> _Problem statement_: Your answer consists of the lines in the data that contain "tarp". Copy each of them.

Stored dataset items:
__________

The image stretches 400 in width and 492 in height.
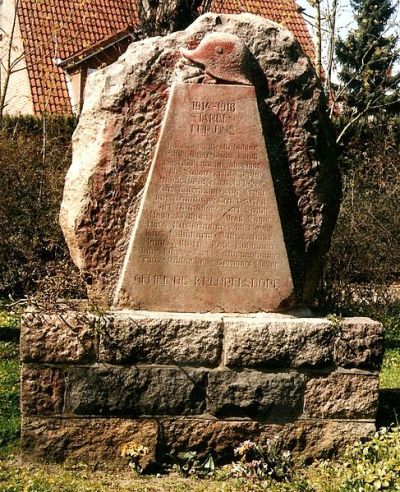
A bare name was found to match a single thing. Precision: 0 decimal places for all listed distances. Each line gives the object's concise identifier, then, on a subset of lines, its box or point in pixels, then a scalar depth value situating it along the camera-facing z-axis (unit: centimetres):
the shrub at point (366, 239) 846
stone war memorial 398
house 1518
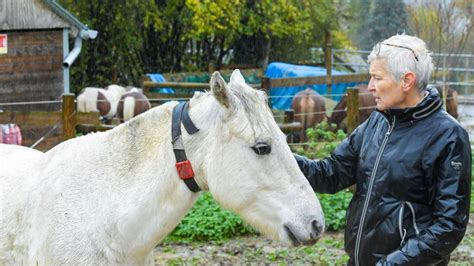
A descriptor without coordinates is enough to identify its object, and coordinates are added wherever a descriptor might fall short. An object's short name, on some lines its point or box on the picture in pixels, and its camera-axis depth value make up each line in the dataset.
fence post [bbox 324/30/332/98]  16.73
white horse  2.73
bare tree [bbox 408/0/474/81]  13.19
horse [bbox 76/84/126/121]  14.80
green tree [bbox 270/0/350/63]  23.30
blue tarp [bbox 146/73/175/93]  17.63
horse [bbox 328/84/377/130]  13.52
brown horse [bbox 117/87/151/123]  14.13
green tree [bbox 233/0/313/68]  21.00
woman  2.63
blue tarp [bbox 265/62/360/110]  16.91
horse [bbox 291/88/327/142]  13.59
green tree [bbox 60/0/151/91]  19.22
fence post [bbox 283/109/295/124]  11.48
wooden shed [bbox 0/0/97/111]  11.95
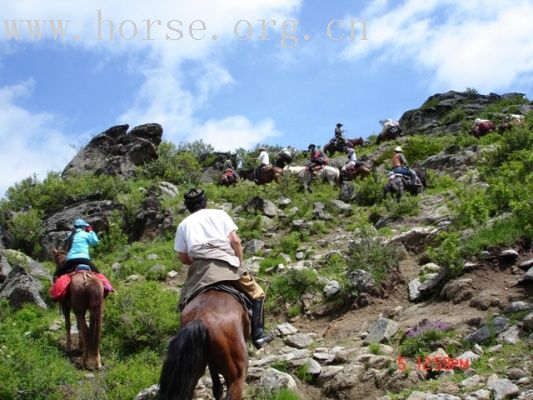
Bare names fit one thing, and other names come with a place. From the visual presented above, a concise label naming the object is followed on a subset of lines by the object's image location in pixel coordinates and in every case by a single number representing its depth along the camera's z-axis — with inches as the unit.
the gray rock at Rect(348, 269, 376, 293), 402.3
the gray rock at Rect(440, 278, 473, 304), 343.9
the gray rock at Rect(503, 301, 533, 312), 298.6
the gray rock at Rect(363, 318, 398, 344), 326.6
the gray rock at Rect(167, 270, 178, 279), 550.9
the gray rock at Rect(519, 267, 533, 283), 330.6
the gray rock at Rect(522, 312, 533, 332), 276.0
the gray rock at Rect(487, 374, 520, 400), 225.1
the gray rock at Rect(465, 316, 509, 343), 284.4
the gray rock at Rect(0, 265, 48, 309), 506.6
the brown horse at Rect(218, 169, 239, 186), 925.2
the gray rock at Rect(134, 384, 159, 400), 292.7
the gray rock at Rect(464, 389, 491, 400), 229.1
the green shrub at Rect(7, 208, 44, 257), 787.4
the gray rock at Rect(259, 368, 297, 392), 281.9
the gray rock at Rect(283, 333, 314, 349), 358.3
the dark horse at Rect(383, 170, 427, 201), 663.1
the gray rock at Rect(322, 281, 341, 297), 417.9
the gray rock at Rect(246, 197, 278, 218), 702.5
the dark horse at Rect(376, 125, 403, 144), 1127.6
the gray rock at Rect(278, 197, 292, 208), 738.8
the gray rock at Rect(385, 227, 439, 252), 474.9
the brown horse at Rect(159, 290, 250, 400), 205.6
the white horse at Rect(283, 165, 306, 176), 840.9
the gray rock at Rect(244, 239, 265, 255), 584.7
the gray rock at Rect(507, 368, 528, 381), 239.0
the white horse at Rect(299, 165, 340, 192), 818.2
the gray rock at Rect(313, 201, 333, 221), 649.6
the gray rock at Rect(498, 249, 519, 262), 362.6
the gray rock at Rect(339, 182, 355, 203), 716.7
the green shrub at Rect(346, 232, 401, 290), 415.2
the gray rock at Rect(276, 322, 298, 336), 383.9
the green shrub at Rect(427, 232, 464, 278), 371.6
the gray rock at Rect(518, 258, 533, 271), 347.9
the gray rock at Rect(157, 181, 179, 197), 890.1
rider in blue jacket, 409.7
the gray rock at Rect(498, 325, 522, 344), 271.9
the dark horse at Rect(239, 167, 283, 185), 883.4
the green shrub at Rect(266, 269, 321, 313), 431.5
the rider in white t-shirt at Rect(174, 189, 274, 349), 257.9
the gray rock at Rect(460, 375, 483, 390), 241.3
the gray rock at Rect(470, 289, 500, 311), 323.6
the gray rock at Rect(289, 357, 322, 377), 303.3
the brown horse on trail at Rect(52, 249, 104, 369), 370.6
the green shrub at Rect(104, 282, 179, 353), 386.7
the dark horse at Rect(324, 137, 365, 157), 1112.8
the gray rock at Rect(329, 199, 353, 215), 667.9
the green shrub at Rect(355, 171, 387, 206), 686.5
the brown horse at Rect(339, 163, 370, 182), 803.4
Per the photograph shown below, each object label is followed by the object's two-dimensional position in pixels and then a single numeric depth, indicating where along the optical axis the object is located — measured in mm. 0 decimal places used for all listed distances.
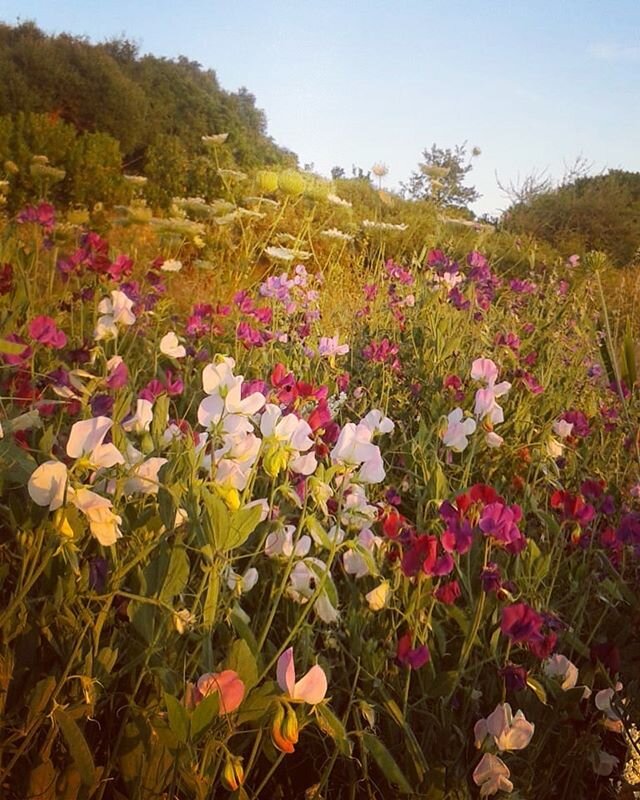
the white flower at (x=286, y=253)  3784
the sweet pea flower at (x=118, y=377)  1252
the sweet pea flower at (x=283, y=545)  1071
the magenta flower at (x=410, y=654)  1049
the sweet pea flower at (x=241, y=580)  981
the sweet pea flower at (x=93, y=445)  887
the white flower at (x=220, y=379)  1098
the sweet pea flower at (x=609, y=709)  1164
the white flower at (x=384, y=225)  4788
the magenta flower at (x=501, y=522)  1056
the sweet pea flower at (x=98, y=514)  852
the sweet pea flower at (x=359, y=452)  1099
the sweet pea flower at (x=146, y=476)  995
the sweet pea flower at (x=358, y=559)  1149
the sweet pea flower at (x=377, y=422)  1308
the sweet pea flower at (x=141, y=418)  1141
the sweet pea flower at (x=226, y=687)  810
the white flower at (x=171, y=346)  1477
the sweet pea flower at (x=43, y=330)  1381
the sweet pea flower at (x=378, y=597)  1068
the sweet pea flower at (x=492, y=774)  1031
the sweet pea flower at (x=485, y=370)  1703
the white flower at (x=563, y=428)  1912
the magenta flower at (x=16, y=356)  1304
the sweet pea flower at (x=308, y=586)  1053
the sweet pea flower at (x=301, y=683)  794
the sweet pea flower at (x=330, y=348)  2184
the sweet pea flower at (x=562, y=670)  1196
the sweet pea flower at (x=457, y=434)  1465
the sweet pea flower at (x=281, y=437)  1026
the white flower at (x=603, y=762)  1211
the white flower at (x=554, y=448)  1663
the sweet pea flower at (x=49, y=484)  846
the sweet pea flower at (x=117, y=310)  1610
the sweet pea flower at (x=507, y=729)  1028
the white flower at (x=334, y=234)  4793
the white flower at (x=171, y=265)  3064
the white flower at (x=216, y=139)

__________

> _Solution_:
blue tarp [bbox 146/73/175/93]  17.63
blue tarp [bbox 265/62/360/110]  16.91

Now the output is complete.